*** Block opens ***
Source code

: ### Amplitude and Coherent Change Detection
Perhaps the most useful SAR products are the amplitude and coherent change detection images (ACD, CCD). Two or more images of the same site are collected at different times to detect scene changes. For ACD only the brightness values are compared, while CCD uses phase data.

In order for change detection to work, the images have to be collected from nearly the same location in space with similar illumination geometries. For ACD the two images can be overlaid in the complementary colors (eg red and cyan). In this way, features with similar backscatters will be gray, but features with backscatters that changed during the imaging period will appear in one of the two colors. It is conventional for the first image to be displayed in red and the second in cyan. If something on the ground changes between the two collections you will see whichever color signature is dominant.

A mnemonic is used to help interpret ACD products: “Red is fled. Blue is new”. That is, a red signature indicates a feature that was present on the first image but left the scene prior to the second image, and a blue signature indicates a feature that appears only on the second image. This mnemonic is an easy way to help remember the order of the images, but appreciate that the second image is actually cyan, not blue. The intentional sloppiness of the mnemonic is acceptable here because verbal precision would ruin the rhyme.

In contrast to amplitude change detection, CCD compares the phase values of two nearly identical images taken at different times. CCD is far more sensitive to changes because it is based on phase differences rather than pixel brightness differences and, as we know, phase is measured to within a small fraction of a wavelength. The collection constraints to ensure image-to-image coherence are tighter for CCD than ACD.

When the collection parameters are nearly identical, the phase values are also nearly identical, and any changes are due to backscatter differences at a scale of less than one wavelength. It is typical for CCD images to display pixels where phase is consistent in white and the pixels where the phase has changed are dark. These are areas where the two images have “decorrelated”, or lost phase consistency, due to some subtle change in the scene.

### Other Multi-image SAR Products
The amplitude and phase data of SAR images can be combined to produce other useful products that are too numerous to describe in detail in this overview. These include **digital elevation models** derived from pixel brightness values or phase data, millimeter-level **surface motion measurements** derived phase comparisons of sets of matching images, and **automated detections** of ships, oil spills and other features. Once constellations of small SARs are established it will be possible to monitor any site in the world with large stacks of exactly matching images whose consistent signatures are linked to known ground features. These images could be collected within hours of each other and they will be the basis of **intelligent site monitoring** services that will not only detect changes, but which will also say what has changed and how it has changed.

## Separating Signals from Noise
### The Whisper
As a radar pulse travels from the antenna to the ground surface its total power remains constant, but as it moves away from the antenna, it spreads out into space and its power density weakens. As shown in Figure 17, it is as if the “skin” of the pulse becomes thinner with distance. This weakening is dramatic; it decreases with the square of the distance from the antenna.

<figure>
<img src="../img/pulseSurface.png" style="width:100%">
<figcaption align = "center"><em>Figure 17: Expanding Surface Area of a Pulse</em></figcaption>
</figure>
*** Block closes ***
◆ **REQUIREMENT**: Reproduce every one of the lines above verbatim, with no changes.

◆ **RESPONSE BELOW**:
Source code

: ### Amplitude and Coherent Change Detection
Perhaps the most useful SAR products are the amplitude and coherent change detection images (ACD, CCD). Two or more images of the same site are collected at different times to detect scene changes. For ACD only the brightness values are compared, while CCD uses phase data.

In order for change detection to work, the images have to be collected from nearly the same location in space with similar illumination geometries. For ACD the two images can be overlaid in the complementary colors (eg red and cyan). In this way, features with similar backscatters will be gray, but features with backscatters that changed during the imaging period will appear in one of the two colors. It is conventional for the first image to be displayed in red and the second in cyan. If something on the ground changes between the two collections you will see whichever color signature is dominant.

A mnemonic is used to help interpret ACD products: “Red is fled. Blue is new”. That is, a red signature indicates a feature that was present on the first image but left the scene prior to the second image, and a blue signature indicates a feature that appears only on the second image. This mnemonic is an easy way to help remember the order of the images, but appreciate that the second image is actually cyan, not blue. The intentional sloppiness of the mnemonic is acceptable here because verbal precision would ruin the rhyme.

In contrast to amplitude change detection, CCD compares the phase values of two nearly identical images taken at different times. CCD is far more sensitive to changes because it is based on phase differences rather than pixel brightness differences and, as we know, phase is measured to within a small fraction of a wavelength. The collection constraints to ensure image-to-image coherence are tighter for CCD than ACD.

When the collection parameters are nearly identical, the phase values are also nearly identical, and any changes are due to backscatter differences at a scale of less than one wavelength. It is typical for CCD images to display pixels where phase is consistent in white and the pixels where the phase has changed are dark. These are areas where the two images have “decorrelated”, or lost phase consistency, due to some subtle change in the scene.

### Other Multi-image SAR Products
The amplitude and phase data of SAR images can be combined to produce other useful products that are too numerous to describe in detail in this overview. These include **digital elevation models** derived from pixel brightness values or phase data, millimeter-level **surface motion measurements** derived phase comparisons of sets of matching images, and **automated detections** of ships, oil spills and other features. Once constellations of small SARs are established it will be possible to monitor any site in the world with large stacks of exactly matching images whose consistent signatures are linked to known ground features. These images could be collected within hours of each other and they will be the basis of **intelligent site monitoring** services that will not only detect changes, but which will also say what has changed and how it has changed.

## Separating Signals from Noise
### The Whisper
As a radar pulse travels from the antenna to the ground surface its total power remains constant, but as it moves away from the antenna, it spreads out into space and its power density weakens. As shown in Figure 17, it is as if the “skin” of the pulse becomes thinner with distance. This weakening is dramatic; it decreases with the square of the distance from the antenna.

<figure>
<img src="../img/pulseSurface.png" style="width:100%">
<figcaption align = "center"><em>Figure 17: Expanding Surface Area of a Pulse</em></figcaption>
</figure>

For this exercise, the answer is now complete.